# Try it
The expected answer is all of the entries, written out exactly.

##### Entries provided #####

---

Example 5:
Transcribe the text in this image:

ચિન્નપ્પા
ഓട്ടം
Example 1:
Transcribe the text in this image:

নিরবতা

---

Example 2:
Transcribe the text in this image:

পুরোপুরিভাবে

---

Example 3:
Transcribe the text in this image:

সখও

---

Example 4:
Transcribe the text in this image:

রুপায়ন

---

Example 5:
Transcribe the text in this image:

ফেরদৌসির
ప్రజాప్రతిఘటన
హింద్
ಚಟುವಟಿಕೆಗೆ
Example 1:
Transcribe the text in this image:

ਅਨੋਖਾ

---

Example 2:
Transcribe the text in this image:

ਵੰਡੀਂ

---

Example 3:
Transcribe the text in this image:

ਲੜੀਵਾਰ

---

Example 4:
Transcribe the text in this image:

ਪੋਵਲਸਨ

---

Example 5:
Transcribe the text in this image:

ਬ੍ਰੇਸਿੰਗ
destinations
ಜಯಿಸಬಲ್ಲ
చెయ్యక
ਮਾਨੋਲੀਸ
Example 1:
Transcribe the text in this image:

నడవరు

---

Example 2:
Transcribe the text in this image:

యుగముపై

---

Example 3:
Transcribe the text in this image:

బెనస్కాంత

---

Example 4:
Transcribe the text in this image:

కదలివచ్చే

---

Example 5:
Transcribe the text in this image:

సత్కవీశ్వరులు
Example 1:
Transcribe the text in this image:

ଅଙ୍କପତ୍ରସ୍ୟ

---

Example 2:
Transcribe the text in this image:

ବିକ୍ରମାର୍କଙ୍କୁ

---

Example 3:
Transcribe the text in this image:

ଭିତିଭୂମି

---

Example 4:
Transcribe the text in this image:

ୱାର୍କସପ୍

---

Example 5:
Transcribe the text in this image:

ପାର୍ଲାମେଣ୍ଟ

#####

# Written answer
---

Example 5:
Transcribe the text in this image:

ચિન્નપ્પા
ഓട്ടം
Example 1:
Transcribe the text in this image:

নিরবতা

---

Example 2:
Transcribe the text in this image:

পুরোপুরিভাবে

---

Example 3:
Transcribe the text in this image:

সখও

---

Example 4:
Transcribe the text in this image:

রুপায়ন

---

Example 5:
Transcribe the text in this image:

ফেরদৌসির
ప్రజాప్రతిఘటన
హింద్
ಚಟುವಟಿಕೆಗೆ
Example 1:
Transcribe the text in this image:

ਅਨੋਖਾ

---

Example 2:
Transcribe the text in this image:

ਵੰਡੀਂ

---

Example 3:
Transcribe the text in this image:

ਲੜੀਵਾਰ

---

Example 4:
Transcribe the text in this image:

ਪੋਵਲਸਨ

---

Example 5:
Transcribe the text in this image:

ਬ੍ਰੇਸਿੰਗ
destinations
ಜಯಿಸಬಲ್ಲ
చెయ్యక
ਮਾਨੋਲੀਸ
Example 1:
Transcribe the text in this image:

నడవరు

---

Example 2:
Transcribe the text in this image:

యుగముపై

---

Example 3:
Transcribe the text in this image:

బెనస్కాంత

---

Example 4:
Transcribe the text in this image:

కదలివచ్చే

---

Example 5:
Transcribe the text in this image:

సత్కవీశ్వరులు
Example 1:
Transcribe the text in this image:

ଅଙ୍କପତ୍ରସ୍ୟ

---

Example 2:
Transcribe the text in this image:

ବିକ୍ରମାର୍କଙ୍କୁ

---

Example 3:
Transcribe the text in this image:

ଭିତିଭୂମି

---

Example 4:
Transcribe the text in this image:

ୱାର୍କସପ୍

---

Example 5:
Transcribe the text in this image:

ପାର୍ଲାମେଣ୍ଟ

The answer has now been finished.